Sets the minimal length a string read from the scanner process stdout must be to be considered a symbol.

execSymbolMaxLength

Max length the string read from 'execProcess' to read as a symbol.

Type Default Category
Number 0 Parse

Sets the maximum length a string read from the scanner process stdout must be to be considered a symbol.

execSymbolFilters

Patterns a line read from 'execProcess' must NOT match.

Type Default Category
List [] Parse

defines regex patterns applied to each line read from the scanner process' stdout that must NOT match for the line value to be captured as a symbol.

For example, to avoid AWAV binary when using the strings OS utility, specify:

execSymbolFilters:
  -  ^AWAV     
`

execSymbolSetSelectors

Regex patterns to determines whether to treat an input value as set of tokens.

Type Default Category
List [] Parse

defines regex patterns must ALL matc to treat an input value as a line (e.g., 'error connecting to {}'), or as a series of independent tokens (e.g., 'error', 'connecting', 'to') to reduce the cardinality and size of the output symbol file.
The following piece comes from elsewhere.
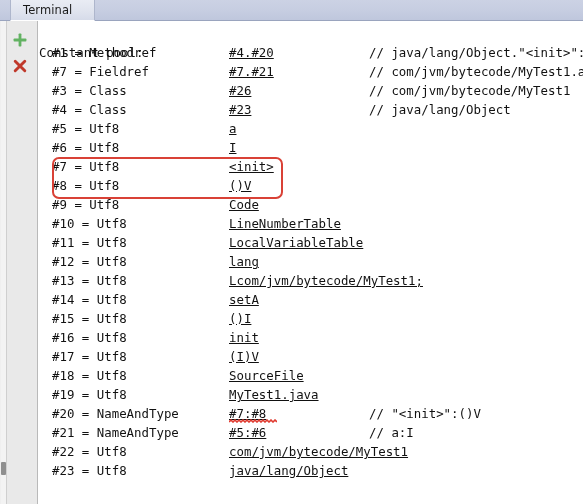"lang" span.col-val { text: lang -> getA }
For example, when processing files that contain values GO compile symbols such as:

github.com/open-telemetry/opentelemetry-collector-contrib/exporter/fileexporter.group[go.shape.struct

Specify the pattern below to break the string into separate symbol tokens (e.g., shape, struct,..):

setSelectors: 
- ^(?:github\.com|golang\.org|type:\.eq\.(?:github\.com|golang\.org))(/[a-zA-Z0-9_-]+)*$
- ^[a-zA-Z0-9_/:\.\[\]\*,-]*(?:\.[a-zA-Z0-9]+|\[[a-zA-Z0-9,\.\*/:_-]+\]|-fm)?$

execIsStructured

Sets whether output lines read from 'execProcess' are read as plain text or structured JSON.

Type Default Category
String "" Parse

Controls whether to read the execProcess stdout as plain text or as a JSON object containing source context information. If false (default), symbol values read from the process' output are marked as having an exec context. To learn more about producing structured symbol values, see SymbolUnit.java.

execSymbolsPrefix

A prefix lines read from 'execProcess' must match to parse as structured JSON symbols.

Type Default Category
Boolean false Parse

Sets a prefix that must precede lines read from the scan process' stdout to parse as structured JSON symbol trees. Only applies when execIsStructured is true.


This module is defined in executable/module.yaml.